"billcu34" <bill...@...> wrote:
> Varadha Rajan <vrajmca1887@> wrote:
> > ... try the following
#include <math.h>
> > double Sma(double *nums, int n)
const double *nums
Also, see previous threads for explanation of why n should be
of type size_t.
> > {
> > double total = 0;
> > int i;
> > for (i = 0; i < n; i++)
> > total *= nums[i];
> > return pow(total,double(1/n));
Firstly, Bill is writing in C; secondly, the cast is pointless
since the expression 1/n will be converted to a double if there
is a prototype for pow in scope. If there isn't a prototype
in scope, then pow will have the wrong default signature,
returning int instead of double in C89. Without a declaration
in scope, the code violates a constraint in C99.

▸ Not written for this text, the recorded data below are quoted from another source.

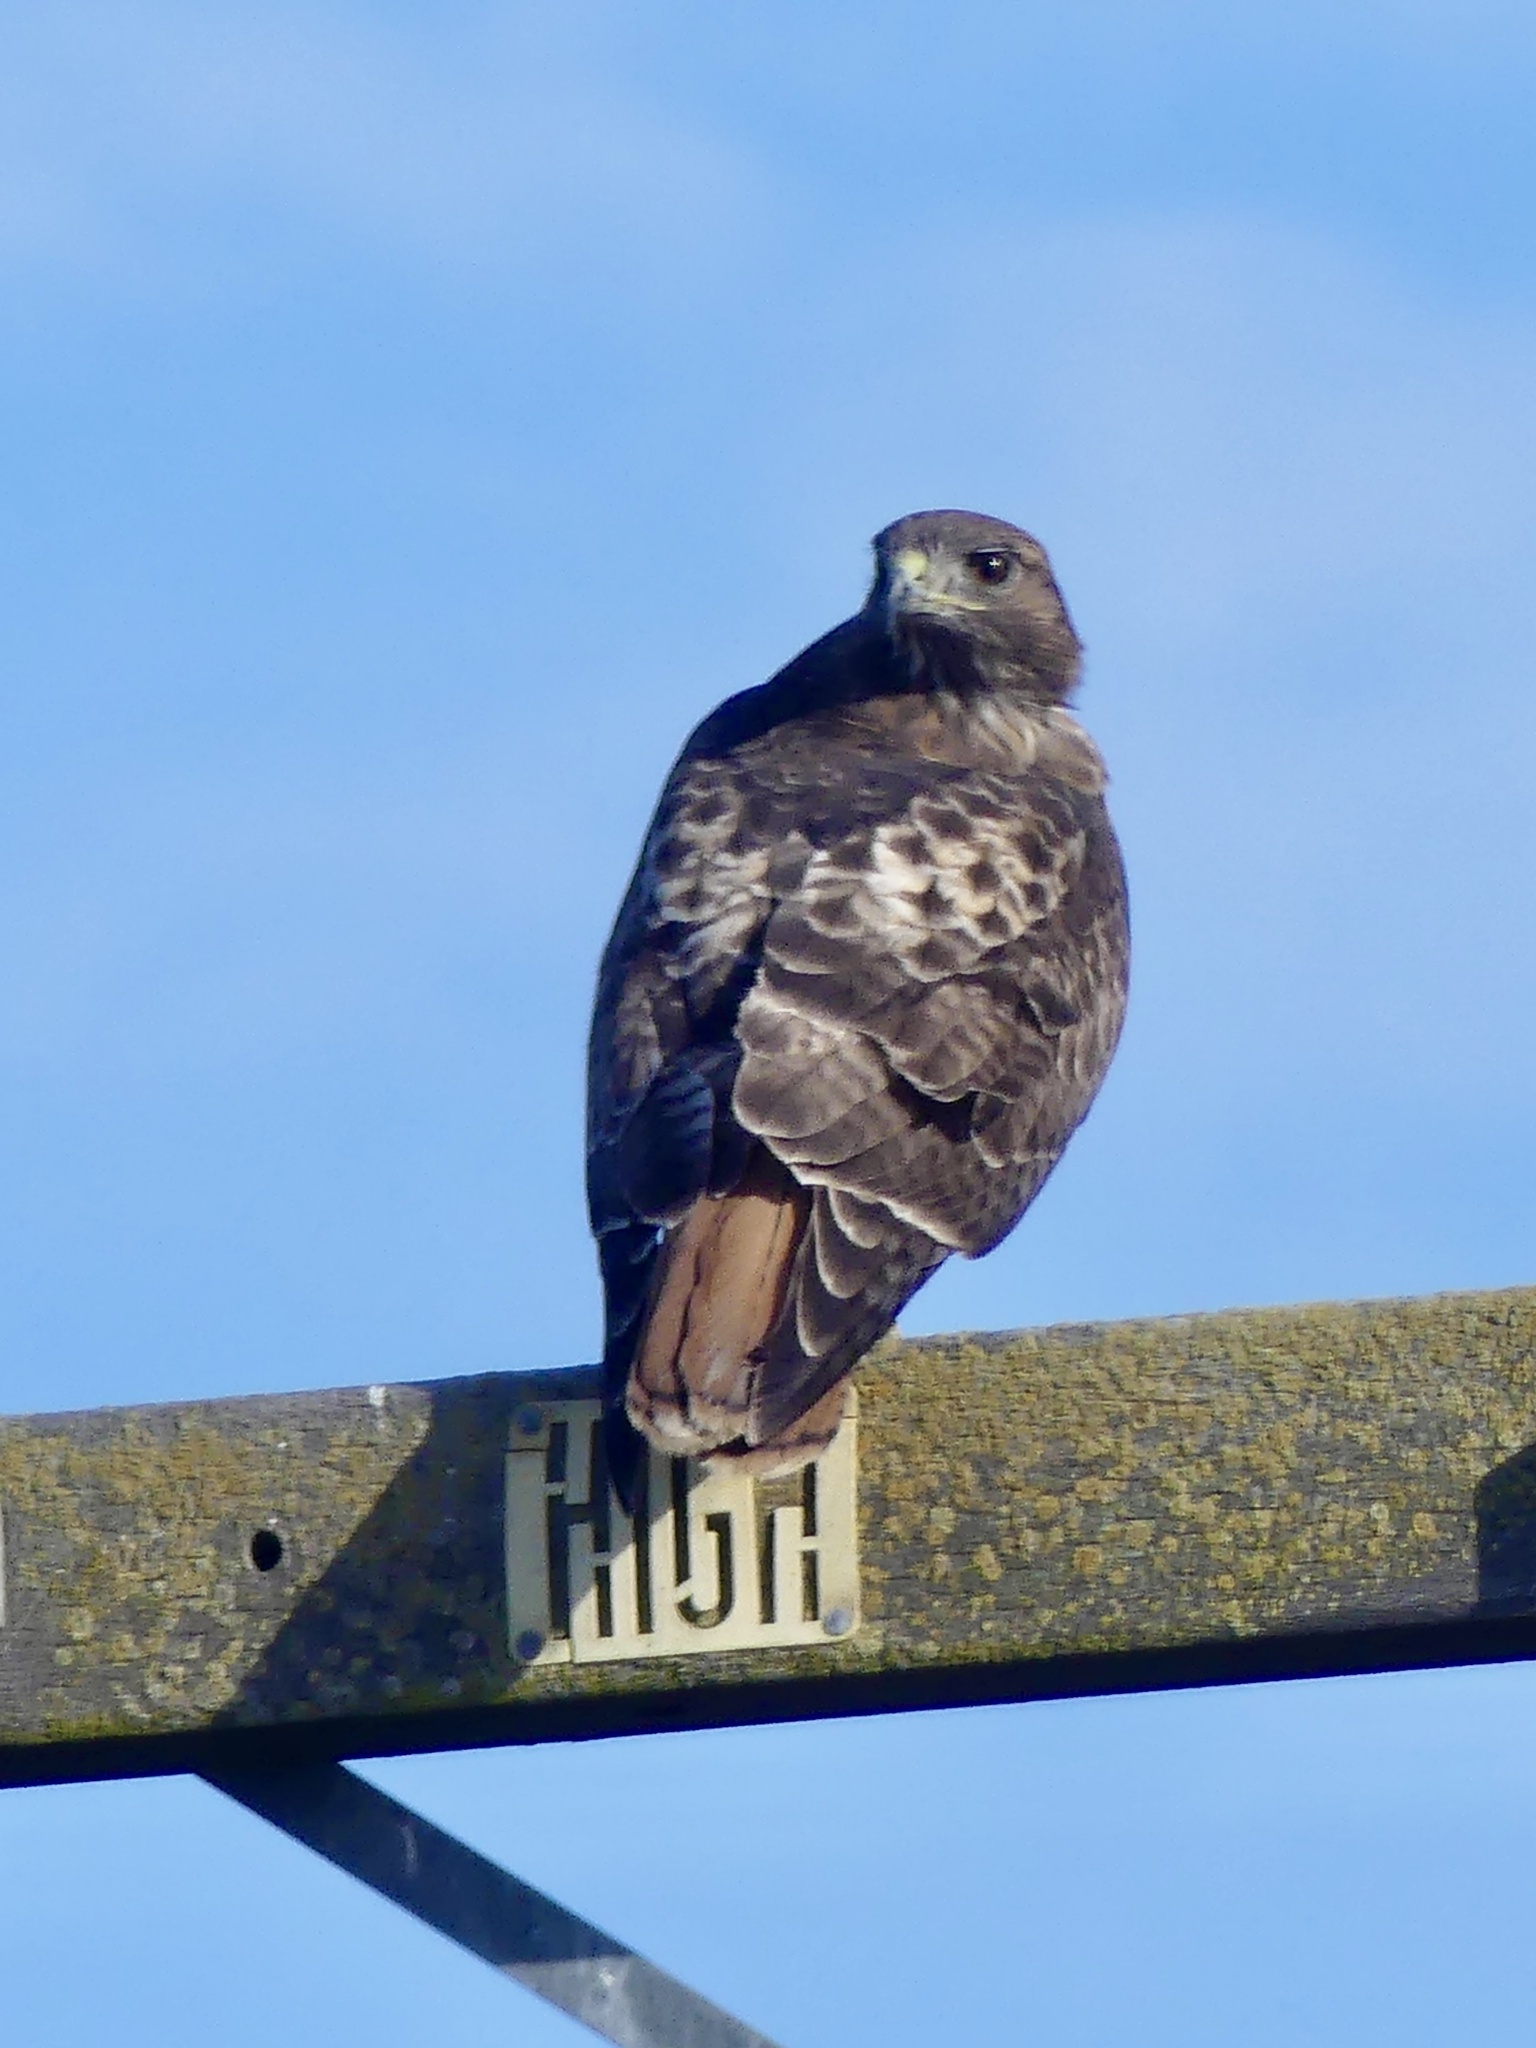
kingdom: Animalia
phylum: Chordata
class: Aves
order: Accipitriformes
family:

Lastly, the associative rule does not apply to casts. In other
words, it won't convert 1 and n to doubles before doing the
division. Thus, even in C++, double(1/n) is not the same as
double(1)/double(n), rather it is just (double) (1/n).
Since n is an integer, if it is positive, then 1/n can only
yield 0 or 1. Not much point converting that to double.
> What exactly is the double in the pow() function for?
Losing marks?!
> If it's a cast doesn't it have to be in parenthesis?
In C, casts are of the form: (type-name) cast-expression.
Varadha Rajan is using a C++ cast. The form is actually
deprecated in C++ (though still in the standard.)
As is often the case, simpler options are better...
return pow(total, 1./n);
--
Peter